◆ Soal 1 ◆
Tuliskan ulang kutipan tentang dialek di bawah ini, seluruhnya mulai dari "Dialek dibedakan atas" terus hingga "Melayu zaman Abdullah.".

Dialek dan ragam bahasa
Pada
keadaannya bahasa Indonesia menumbuhkan banyak varian yaitu varian
menurut pemakai yang disebut sebagai dialek dan varian menurut pemakaian
yang disebut sebagai ragam bahasa.
Dialek dibedakan atas hal ihwal berikut:
1.
Dialek regional, yaitu rupa-rupa bahasa yang digunakan di daerah
tertentu sehingga ia membedakan bahasa yang digunakan di suatu daerah
dengan bahasa yang digunakan di daerah yang lain meski mereka berasal
dari eka bahasa. Oleh karena itu, dikenallah bahasa Melayu dialek Ambon,
dialek Jakarta (Betawi), atau bahasa Melayu dialek Medan.
2.
Dialek sosial, yaitu dialek yang digunakan oleh kelompok masyarakat
tertentu atau yang menandai tingkat masyarakat tertentu. Contohnya
dialek wanita dan dialek remaja.
3. Dialek temporal, yaitu dialek
yang digunakan pada kurun waktu tertentu. Contohnya dialek Melayu zaman
Sriwijaya dan dialek Melayu zaman Abdullah.
4. Idiolek, yaitu
keseluruhan ciri bahasa seseorang. Sekalipun kita semua berbahasa
Indonesia, kita masing-masing memiliki ciri-ciri khas pribadi dalam
pelafalan, tata bahasa, atau pilihan dan kekayaan kata.

◆ Soal 2 ◆
Sebutkan jumlah baris dalam daftar di bawah yang memuat kata "Notes". Jawab dengan angkanya saja.

◆ Cuplikan Data ◆
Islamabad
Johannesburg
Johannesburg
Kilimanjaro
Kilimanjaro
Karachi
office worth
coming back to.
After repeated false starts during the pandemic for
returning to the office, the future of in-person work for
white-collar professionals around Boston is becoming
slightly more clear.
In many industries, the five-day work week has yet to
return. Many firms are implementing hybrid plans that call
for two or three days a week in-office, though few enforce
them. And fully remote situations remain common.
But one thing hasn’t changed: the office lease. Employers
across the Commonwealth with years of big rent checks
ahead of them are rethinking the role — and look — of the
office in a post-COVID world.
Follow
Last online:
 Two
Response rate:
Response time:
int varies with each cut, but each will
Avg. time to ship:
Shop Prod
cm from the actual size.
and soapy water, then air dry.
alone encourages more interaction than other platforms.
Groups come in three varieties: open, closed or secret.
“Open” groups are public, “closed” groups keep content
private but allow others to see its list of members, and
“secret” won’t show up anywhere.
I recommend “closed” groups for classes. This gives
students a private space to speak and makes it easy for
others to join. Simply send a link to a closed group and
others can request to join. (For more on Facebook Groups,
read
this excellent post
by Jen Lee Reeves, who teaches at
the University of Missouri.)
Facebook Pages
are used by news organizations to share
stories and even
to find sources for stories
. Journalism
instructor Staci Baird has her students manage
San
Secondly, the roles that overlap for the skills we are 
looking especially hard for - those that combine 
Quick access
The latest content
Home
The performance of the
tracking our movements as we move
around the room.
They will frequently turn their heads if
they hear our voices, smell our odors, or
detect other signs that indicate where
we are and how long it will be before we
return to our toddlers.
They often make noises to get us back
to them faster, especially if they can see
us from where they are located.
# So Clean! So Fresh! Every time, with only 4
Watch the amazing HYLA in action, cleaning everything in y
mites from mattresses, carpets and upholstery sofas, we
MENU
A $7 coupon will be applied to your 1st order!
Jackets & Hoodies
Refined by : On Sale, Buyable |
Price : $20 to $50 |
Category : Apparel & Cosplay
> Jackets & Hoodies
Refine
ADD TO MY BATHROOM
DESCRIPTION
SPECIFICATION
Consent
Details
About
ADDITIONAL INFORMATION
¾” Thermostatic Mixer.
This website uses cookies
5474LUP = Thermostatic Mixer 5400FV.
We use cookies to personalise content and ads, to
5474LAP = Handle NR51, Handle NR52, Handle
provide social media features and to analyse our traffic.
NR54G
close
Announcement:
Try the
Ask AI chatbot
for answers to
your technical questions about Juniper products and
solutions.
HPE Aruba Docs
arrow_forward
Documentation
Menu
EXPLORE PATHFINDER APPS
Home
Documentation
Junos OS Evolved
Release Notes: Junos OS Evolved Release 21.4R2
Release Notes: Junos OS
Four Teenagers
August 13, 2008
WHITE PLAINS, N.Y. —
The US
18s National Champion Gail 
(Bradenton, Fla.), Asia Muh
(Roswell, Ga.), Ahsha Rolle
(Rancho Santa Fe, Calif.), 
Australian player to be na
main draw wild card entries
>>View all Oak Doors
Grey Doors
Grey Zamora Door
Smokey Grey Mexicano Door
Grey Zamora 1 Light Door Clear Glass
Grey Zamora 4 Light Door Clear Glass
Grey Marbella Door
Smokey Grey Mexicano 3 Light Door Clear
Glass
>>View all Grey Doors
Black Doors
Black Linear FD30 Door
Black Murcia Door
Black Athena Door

◆ Jawaban Anda 1 ◆
Dialek dibedakan atas hal ihwal berikut:
1.
Dialek regional, yaitu rupa-rupa bahasa yang digunakan di daerah
tertentu sehingga ia membedakan bahasa yang digunakan di suatu daerah
dengan bahasa yang digunakan di daerah yang lain meski mereka berasal
dari eka bahasa. Oleh karena itu, dikenallah bahasa Melayu dialek Ambon,
dialek Jakarta (Betawi), atau bahasa Melayu dialek Medan.
2.
Dialek sosial, yaitu dialek yang digunakan oleh kelompok masyarakat
tertentu atau yang menandai tingkat masyarakat tertentu. Contohnya
dialek wanita dan dialek remaja.
3. Dialek temporal, yaitu dialek
yang digunakan pada kurun waktu tertentu. Contohnya dialek Melayu zaman
Sriwijaya dan dialek Melayu zaman Abdullah.

◆ Jawaban Anda 2 ◆
2